(Extracted data entries)
------------------------------------------------
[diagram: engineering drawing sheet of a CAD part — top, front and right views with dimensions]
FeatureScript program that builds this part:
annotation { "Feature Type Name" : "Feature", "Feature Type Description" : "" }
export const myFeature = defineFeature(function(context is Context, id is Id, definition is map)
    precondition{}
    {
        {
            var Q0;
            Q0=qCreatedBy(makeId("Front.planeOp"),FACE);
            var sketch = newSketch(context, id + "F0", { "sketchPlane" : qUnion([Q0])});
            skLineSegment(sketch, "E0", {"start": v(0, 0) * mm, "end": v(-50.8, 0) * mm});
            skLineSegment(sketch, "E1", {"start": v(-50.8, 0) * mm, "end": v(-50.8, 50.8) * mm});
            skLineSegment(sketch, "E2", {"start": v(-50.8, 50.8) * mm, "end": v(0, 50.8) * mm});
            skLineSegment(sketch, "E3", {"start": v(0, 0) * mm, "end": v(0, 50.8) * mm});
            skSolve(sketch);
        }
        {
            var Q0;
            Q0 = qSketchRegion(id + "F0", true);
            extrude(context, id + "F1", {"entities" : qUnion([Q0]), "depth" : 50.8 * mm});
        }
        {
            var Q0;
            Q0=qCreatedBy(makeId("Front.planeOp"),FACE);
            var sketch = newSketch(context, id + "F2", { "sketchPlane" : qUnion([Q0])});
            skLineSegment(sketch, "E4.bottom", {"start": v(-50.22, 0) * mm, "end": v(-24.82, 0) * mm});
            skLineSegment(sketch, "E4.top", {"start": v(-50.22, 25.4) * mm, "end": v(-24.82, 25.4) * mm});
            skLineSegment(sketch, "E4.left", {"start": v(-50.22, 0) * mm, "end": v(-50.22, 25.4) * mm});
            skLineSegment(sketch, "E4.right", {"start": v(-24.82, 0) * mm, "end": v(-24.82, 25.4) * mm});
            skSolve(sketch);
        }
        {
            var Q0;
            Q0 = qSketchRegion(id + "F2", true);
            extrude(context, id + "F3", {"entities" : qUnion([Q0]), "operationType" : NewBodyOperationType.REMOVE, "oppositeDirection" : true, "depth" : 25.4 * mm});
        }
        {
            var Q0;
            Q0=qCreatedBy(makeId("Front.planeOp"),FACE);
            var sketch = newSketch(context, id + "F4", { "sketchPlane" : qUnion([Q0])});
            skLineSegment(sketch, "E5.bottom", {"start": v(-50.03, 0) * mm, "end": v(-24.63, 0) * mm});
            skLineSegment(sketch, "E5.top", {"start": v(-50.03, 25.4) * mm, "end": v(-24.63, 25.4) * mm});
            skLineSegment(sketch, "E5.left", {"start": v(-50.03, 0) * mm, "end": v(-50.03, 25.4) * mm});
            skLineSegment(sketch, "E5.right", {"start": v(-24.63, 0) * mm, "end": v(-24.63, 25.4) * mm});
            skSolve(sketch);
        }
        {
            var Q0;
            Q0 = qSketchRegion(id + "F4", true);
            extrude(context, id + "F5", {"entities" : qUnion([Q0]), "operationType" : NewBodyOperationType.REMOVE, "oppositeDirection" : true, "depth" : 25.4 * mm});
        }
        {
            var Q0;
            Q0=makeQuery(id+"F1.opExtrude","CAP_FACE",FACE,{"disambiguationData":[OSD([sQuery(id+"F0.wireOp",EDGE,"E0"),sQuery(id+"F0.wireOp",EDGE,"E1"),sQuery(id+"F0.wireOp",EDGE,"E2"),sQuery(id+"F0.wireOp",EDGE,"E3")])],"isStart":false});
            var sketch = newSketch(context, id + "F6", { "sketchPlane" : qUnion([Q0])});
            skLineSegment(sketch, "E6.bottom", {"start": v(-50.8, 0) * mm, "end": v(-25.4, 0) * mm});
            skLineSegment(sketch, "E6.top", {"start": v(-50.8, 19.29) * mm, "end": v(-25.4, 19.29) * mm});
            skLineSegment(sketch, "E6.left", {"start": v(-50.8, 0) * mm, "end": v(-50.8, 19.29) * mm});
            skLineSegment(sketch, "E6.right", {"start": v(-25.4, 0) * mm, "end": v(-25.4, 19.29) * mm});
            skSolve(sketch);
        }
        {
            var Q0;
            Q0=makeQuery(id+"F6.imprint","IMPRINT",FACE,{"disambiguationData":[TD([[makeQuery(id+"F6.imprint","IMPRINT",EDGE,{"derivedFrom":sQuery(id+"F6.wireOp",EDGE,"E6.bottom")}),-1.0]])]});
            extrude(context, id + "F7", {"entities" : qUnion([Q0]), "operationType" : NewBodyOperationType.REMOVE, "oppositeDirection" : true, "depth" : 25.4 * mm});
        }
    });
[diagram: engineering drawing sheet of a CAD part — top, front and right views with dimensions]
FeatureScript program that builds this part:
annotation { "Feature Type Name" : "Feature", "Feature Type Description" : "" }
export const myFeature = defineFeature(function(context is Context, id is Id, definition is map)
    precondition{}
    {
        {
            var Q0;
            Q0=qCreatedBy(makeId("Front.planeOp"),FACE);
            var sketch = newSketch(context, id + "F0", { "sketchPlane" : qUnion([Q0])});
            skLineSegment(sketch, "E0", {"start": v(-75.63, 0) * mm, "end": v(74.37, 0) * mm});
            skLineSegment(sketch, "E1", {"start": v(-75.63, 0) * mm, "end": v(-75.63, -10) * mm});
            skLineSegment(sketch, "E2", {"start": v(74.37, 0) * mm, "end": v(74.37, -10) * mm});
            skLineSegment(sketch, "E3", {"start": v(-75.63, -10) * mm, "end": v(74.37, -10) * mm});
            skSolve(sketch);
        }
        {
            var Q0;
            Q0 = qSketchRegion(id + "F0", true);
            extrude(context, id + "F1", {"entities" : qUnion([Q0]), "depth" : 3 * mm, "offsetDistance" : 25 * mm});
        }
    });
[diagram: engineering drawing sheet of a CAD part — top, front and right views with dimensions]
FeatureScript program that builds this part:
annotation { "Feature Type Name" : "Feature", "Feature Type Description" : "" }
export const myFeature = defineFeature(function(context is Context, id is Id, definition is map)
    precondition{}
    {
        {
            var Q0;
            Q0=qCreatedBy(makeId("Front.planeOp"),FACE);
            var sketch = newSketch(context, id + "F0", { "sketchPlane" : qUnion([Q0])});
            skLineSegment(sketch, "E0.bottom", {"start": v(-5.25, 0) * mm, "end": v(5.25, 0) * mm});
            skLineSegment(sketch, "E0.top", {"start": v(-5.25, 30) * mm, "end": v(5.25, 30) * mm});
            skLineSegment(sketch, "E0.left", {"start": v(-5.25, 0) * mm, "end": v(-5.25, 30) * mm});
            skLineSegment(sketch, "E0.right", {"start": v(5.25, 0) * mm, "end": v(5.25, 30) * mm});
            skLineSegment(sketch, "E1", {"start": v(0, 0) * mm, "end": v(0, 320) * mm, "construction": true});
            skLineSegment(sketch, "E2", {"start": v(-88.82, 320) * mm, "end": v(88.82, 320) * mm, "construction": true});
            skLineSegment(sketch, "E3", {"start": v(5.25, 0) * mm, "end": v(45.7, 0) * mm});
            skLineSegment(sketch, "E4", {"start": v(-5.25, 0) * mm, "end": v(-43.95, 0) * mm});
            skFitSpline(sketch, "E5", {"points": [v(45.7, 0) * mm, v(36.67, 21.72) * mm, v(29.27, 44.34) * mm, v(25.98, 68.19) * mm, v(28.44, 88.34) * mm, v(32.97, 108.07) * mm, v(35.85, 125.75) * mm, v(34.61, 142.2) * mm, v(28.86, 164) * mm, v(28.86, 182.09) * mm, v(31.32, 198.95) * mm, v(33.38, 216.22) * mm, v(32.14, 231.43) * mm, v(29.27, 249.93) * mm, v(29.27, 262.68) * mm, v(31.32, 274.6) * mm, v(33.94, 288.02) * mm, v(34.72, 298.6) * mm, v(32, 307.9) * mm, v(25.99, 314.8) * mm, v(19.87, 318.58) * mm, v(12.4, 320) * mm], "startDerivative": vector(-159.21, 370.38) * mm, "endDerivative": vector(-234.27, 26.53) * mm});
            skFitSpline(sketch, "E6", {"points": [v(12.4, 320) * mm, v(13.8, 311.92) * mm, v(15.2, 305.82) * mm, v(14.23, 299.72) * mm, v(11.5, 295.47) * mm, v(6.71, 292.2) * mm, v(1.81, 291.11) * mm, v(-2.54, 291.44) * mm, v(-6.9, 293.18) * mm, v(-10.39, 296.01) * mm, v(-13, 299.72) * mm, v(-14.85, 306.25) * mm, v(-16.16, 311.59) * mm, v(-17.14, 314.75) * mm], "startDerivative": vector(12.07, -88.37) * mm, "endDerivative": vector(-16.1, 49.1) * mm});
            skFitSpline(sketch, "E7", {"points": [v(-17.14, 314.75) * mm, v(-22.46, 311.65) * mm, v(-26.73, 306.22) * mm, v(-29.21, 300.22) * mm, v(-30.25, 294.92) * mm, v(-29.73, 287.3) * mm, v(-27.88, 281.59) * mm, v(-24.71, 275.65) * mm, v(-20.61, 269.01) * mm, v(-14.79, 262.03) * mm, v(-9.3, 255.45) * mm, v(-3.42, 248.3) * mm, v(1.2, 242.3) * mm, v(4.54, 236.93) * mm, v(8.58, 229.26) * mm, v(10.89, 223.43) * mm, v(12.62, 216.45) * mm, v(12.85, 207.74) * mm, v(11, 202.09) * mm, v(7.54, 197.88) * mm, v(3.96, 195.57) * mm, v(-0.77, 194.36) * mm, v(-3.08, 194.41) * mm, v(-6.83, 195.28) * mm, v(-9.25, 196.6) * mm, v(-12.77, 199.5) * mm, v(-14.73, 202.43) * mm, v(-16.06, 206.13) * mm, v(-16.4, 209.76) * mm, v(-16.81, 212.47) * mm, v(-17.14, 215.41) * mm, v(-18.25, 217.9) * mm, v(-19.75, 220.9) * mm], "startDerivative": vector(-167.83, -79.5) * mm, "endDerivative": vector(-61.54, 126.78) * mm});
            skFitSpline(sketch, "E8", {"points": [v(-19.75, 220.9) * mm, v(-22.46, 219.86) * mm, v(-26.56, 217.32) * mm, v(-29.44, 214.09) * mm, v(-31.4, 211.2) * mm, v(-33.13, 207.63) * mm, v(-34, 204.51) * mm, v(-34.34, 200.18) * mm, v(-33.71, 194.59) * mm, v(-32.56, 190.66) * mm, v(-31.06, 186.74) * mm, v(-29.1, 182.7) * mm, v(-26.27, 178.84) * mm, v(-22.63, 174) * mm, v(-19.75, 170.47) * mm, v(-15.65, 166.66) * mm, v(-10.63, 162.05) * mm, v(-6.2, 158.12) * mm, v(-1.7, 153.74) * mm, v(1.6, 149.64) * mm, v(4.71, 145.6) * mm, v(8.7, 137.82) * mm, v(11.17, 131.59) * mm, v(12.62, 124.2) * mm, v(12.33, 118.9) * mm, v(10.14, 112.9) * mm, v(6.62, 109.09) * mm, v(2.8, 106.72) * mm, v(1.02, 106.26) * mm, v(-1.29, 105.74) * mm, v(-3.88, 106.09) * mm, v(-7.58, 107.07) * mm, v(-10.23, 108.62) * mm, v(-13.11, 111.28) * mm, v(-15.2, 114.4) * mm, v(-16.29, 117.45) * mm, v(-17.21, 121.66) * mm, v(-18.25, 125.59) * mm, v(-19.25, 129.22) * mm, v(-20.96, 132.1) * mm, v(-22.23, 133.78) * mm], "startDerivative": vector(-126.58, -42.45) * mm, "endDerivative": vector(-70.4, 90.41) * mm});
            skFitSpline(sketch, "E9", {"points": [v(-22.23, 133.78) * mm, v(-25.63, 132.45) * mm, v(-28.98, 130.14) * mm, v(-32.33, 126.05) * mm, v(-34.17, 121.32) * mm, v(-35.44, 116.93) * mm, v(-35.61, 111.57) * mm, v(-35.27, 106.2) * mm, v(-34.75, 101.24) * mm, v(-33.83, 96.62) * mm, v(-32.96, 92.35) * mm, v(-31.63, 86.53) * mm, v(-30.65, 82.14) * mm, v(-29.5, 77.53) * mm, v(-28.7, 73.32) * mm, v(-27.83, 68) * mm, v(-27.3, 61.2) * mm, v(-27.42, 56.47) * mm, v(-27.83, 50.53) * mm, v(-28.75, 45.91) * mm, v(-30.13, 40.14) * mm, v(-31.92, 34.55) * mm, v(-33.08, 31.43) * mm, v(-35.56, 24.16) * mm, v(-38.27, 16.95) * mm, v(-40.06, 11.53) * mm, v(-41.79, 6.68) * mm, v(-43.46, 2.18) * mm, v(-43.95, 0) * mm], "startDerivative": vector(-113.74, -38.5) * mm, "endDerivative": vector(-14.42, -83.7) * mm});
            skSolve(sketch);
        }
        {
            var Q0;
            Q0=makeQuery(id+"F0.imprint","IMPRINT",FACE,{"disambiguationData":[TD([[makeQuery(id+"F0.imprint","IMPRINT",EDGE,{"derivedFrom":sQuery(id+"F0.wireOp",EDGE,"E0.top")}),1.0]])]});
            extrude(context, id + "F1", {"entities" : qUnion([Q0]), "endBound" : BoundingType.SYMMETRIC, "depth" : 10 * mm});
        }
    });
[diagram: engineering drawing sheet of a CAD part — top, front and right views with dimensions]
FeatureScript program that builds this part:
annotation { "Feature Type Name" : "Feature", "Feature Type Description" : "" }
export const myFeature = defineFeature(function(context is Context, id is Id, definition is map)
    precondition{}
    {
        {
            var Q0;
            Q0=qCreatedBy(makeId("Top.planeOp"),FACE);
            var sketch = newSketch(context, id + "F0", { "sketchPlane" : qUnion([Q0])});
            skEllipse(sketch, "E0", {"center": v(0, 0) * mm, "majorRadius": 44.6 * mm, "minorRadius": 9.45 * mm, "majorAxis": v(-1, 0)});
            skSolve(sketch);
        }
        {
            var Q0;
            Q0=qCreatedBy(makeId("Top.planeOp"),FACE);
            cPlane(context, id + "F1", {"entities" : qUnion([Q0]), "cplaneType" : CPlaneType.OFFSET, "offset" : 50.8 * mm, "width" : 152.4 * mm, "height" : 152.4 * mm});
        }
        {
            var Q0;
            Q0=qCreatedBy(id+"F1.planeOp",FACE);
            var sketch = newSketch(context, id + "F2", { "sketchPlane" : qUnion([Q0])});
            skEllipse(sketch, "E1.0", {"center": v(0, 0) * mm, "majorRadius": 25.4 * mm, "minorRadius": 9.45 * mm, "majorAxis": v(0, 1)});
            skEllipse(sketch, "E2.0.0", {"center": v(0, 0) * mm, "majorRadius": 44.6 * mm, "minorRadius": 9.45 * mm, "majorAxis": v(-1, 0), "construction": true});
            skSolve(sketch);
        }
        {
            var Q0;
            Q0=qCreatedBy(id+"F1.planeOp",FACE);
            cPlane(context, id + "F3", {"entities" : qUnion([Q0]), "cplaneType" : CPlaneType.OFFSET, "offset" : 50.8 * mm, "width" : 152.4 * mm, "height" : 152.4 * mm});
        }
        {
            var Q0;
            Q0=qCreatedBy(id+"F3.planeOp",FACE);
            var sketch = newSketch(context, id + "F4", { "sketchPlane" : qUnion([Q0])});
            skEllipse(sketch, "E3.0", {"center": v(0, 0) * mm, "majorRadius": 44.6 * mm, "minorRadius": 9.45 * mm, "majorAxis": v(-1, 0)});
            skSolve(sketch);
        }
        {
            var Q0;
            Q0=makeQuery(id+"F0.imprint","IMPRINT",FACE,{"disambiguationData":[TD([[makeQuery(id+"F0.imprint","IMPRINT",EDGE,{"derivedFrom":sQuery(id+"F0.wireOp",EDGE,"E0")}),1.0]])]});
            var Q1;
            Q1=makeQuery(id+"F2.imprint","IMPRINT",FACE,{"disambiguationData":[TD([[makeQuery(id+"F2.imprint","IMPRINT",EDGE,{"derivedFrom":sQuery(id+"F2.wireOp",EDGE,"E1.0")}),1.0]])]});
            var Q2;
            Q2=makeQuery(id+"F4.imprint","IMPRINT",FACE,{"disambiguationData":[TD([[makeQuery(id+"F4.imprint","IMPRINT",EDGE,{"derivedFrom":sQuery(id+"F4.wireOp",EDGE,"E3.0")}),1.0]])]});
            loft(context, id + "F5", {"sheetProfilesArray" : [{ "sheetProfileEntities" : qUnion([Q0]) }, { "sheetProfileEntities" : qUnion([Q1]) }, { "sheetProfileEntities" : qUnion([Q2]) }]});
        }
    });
------------------------------------------------
#### [Written instruction]
Gather every line in the data above that contains the string "qSketchRegion".

#### [Exercise output]
            Q0 = qSketchRegion(id + "F0", true);
            Q0 = qSketchRegion(id + "F2", true);
            Q0 = qSketchRegion(id + "F4", true);
            Q0 = qSketchRegion(id + "F0", true);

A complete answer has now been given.